* Task list *
[a] Using the composer lookalikes thread, say whether each statement agrees with it: (i) Beethoven is matched with Colin Firth; (ii) Grieg is matched with Mark Twain; (iii) John Cage is matched with Mark Twain. For each, answer yes or no and quote the words of the thread that decide it.
[b] From the composer lookalikes thread, pull out the stretch from "## joen_cph (Jan" through "and Leonard Nimoy?", copying it word for word.

* Given passage *
"""
# Composer lookalikes



## Rubens (Nov 5, 2017)

Composer biopics nearly always choose actors that look nothing like the composers they portray!

Now here are some TRUE lookalikes of famous composers:

Mozart: young Jonathan Pryce









Beethoven: Colin Firth









Chopin: Tim Roth









Rachmaninoff: Paul Reubens (yes that's PeeWee, who would've thought)









Scriabin: Chad Lowe


----------



## Guest (Jun 15, 2019)

Mozart really isn't that good-looking though.


----------



## hammeredklavier (Feb 18, 2018)

Shostakovich: Harry Potter








Chopin: Professor Snape


----------



## Guest (Jun 15, 2019)

Also, this guy positively reminds me of Franz Liszt

Must have been the hair.


----------



## Judith (Nov 11, 2015)

Often thought that Liszt looked like King Richard III. Wonder what anyone else think?


----------



## joen_cph (Jan 17, 2010)

Michael Lonsdale - Debussy

https://en.wikipedia.org/wiki/Michael_Lonsdale


----------



## KenOC (Mar 7, 2011)

John Cage and Leonard Nimoy?


----------



## KenOC (Mar 7, 2011)

Grieg and Mark Twain?


----------



## Open Book (Aug 14, 2018)

.....................................................


----------



## Orfeo (Nov 14, 2013)

Nikolai Medtner









Mark Margolis


----------



## Rubens (Nov 5, 2017)

Orfeo said:


> Nikolai Medtner
> 
> 
> 
> ...


Totally. Good one.


----------



## SONNET CLV (May 31, 2014)

I don't know about composers looking like anyone but themselves,

(and I certainly prefer them to sound like themselves rather than somebody else!),

but I've long thought Mr. French from the old television show "Family Affair" was actually Luciano Pavarotti.


----------



## Aleksandr Rachkofiev (Apr 7, 2019)

How about Krystian Zimerman and Chopin? I've always thought they looked oddly similar at a young age.


----------



## Pat Fairlea (Dec 9, 2015)

SONNET CLV said:


> I don't know about composers looking like anyone but themselves,
> 
> (and I certainly prefer them to sound like themselves rather than somebody else!),
> 
> ...


Surely Pavarotti was a doppelganger of the great Michael Flanders?


----------



## CnC Bartok (Jun 5, 2017)

Bohuslav Martinů and James Cromwell


----------



## CnC Bartok (Jun 5, 2017)

Judith said:


> Often thought that Liszt looked like King Richard III. Wonder what anyone else think?


Imagine Liszt being buried in a car park somewhere in Budapest??

Franz Liszt and Max Wall


----------



## Jacck (Dec 24, 2017)




----------



## SONNET CLV (May 31, 2014)

I don't know if George Bernard Shaw ever commented about Tchaikovsky, but he should have.
"""
(Limb landmark coordinates)
"""
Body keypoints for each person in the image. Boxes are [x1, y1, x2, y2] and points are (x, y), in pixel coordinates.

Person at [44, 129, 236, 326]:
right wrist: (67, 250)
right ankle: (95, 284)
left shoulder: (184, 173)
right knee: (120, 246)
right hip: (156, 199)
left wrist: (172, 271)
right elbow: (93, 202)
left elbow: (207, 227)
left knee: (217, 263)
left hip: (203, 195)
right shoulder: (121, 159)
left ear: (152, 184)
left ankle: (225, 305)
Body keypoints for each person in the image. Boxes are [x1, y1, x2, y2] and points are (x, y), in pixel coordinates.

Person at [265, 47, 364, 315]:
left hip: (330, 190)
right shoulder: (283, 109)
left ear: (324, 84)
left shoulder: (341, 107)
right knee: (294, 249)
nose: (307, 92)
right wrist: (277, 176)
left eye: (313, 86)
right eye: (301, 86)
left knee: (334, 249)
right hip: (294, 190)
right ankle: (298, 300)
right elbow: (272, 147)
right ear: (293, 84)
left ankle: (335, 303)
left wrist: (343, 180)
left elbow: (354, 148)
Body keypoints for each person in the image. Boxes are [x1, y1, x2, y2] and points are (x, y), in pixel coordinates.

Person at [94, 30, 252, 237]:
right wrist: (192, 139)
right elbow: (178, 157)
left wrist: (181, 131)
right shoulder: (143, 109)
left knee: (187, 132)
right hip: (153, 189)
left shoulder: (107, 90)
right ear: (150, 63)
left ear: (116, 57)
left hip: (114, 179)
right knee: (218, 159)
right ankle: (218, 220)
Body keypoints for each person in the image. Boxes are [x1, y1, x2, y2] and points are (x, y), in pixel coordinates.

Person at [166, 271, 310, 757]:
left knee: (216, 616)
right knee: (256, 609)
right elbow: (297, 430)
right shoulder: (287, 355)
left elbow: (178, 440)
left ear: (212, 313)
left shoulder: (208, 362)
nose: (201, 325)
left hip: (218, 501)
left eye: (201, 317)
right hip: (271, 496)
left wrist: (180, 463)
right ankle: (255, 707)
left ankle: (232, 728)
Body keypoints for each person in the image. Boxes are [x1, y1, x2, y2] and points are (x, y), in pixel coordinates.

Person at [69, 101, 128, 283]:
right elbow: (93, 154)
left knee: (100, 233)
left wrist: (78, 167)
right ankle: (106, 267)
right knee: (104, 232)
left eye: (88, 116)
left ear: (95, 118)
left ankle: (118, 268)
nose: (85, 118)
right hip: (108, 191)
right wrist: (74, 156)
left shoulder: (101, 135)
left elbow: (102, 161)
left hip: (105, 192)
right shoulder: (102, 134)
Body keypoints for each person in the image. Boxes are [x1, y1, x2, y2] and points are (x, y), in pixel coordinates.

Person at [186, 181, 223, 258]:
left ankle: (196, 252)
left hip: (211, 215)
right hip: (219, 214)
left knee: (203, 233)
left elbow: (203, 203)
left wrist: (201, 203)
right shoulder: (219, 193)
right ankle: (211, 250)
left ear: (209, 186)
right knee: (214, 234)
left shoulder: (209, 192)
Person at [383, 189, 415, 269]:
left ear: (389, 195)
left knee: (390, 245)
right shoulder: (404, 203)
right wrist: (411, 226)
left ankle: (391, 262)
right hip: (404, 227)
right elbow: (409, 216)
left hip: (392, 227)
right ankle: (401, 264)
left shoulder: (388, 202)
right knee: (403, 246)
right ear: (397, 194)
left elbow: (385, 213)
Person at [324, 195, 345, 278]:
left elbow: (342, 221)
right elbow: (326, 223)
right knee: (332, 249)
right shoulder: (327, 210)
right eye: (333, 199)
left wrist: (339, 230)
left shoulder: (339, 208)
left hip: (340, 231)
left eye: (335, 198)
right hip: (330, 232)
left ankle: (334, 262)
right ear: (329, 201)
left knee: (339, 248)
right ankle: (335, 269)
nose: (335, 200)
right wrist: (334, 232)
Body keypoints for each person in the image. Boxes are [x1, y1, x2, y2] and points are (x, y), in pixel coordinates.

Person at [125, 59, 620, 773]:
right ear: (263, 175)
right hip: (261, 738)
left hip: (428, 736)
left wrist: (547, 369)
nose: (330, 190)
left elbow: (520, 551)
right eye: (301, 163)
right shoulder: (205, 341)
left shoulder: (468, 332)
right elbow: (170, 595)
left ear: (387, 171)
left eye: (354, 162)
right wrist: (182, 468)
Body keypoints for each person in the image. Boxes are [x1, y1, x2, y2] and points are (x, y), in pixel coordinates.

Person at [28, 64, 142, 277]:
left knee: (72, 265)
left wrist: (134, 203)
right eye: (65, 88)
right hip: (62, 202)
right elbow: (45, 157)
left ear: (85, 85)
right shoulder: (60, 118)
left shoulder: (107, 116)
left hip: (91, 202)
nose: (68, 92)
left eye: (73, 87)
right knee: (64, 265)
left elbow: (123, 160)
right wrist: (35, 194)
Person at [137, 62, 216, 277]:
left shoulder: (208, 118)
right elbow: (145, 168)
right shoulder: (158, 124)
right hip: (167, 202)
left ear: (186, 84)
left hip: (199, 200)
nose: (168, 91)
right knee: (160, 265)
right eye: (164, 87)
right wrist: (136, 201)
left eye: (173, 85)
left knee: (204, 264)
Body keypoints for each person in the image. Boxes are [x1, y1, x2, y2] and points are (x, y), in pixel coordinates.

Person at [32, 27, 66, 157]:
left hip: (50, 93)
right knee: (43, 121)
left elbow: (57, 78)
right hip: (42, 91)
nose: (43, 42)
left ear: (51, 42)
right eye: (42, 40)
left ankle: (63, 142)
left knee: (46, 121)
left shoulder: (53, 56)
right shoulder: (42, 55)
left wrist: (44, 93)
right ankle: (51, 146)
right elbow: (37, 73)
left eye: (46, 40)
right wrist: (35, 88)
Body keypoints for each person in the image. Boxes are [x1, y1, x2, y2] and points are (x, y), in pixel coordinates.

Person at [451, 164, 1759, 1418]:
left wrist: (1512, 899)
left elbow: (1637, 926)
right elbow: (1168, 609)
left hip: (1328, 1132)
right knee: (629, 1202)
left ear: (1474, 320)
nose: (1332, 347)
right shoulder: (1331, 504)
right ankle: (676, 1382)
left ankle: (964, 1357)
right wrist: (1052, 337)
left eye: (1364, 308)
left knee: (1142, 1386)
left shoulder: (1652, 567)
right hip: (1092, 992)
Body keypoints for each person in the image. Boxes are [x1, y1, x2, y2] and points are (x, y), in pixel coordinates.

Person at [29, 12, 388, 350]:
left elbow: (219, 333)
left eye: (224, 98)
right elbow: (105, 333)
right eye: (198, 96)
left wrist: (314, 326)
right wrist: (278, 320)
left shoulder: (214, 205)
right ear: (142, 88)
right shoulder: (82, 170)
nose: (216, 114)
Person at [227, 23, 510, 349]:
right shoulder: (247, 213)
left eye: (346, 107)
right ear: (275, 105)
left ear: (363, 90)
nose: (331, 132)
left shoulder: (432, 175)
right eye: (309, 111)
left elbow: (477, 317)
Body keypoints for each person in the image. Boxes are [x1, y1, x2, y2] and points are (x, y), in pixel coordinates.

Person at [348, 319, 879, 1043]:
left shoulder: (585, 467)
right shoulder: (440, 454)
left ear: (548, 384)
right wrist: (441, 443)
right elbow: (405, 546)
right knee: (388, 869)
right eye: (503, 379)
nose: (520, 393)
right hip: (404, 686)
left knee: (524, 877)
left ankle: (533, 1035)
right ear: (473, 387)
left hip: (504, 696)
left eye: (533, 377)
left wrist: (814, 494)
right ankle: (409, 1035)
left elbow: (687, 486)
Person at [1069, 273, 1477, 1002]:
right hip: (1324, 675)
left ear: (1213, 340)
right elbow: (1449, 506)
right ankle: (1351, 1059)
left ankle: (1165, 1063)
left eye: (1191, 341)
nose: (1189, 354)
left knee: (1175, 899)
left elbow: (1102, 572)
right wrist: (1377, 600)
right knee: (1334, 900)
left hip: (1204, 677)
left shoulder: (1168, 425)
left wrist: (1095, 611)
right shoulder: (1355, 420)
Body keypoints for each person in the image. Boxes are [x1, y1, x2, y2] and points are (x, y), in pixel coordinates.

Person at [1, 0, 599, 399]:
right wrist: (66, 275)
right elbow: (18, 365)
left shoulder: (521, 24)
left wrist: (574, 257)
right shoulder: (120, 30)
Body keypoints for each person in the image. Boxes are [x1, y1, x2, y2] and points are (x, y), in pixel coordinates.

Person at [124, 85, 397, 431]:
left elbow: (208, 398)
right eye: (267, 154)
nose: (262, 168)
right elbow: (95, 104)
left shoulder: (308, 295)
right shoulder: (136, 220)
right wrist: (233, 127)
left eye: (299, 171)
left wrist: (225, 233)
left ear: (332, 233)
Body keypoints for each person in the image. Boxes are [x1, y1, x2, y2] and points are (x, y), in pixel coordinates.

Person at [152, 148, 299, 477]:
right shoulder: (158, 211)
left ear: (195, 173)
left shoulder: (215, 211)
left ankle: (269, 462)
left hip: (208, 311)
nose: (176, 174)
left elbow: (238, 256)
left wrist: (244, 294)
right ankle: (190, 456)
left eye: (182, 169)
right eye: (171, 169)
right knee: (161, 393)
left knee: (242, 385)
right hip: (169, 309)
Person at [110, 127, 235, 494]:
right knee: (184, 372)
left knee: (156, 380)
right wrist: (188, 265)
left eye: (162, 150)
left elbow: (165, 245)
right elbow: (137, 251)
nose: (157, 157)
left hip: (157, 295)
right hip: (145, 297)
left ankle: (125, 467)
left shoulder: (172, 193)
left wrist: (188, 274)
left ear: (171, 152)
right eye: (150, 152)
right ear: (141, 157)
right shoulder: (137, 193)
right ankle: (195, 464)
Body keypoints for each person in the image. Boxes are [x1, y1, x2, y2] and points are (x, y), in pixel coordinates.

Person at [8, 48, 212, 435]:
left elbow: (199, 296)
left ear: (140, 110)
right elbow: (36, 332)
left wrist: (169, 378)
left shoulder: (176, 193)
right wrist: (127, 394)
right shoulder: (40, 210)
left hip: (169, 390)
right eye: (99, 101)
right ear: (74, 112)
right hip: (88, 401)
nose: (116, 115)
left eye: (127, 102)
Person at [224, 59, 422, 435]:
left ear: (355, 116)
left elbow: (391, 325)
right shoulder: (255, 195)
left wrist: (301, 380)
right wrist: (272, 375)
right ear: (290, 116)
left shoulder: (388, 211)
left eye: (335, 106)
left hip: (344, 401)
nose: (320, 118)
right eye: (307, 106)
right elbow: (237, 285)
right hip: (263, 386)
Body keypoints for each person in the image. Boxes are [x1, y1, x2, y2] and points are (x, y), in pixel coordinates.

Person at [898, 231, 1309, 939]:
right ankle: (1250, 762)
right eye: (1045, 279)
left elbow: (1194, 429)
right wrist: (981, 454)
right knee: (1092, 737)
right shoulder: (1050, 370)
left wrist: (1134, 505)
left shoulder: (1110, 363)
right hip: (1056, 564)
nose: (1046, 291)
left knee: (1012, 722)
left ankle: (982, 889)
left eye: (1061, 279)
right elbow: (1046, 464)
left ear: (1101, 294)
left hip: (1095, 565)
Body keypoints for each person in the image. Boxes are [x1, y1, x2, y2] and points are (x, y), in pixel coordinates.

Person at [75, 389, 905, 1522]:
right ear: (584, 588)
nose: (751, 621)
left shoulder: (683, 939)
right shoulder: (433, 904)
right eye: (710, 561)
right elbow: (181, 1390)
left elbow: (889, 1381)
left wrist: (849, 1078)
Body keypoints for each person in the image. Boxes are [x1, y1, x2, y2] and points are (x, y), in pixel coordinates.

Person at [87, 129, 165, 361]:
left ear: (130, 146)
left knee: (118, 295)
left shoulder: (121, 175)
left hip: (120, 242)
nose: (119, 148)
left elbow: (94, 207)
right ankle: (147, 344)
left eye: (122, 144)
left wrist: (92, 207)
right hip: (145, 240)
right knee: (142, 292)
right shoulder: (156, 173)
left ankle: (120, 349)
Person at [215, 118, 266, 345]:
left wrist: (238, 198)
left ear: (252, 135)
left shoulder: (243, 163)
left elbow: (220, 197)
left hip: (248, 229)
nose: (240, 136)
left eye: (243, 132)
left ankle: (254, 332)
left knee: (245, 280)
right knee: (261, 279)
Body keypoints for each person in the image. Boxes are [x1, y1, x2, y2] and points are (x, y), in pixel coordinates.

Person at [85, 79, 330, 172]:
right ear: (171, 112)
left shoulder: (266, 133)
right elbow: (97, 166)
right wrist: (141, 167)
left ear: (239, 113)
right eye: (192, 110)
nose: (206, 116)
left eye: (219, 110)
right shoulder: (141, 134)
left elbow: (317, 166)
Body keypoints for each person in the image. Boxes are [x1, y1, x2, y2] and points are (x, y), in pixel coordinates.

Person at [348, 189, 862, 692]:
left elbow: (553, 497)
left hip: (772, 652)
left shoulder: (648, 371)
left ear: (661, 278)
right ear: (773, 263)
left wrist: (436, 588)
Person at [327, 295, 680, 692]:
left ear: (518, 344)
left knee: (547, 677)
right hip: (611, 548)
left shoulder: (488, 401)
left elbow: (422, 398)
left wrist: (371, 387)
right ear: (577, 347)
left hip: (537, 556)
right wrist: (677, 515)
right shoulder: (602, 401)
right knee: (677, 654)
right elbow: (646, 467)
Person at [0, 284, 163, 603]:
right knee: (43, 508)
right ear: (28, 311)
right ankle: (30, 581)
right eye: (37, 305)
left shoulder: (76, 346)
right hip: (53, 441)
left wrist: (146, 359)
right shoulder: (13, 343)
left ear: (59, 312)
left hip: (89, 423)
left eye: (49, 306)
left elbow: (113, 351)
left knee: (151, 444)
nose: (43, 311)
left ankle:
"""
* Results of the exercise *
[a]
(i) Yes: "Beethoven: Colin Firth"
(ii) Yes: "Grieg and Mark Twain?"
(iii) No: "John Cage and Leonard Nimoy?"

[b]
## joen_cph (Jan 17, 2010)

Michael Lonsdale - Debussy

https://en.wikipedia.org/wiki/Michael_Lonsdale


----------



## KenOC (Mar 7, 2011)

John Cage and Leonard Nimoy?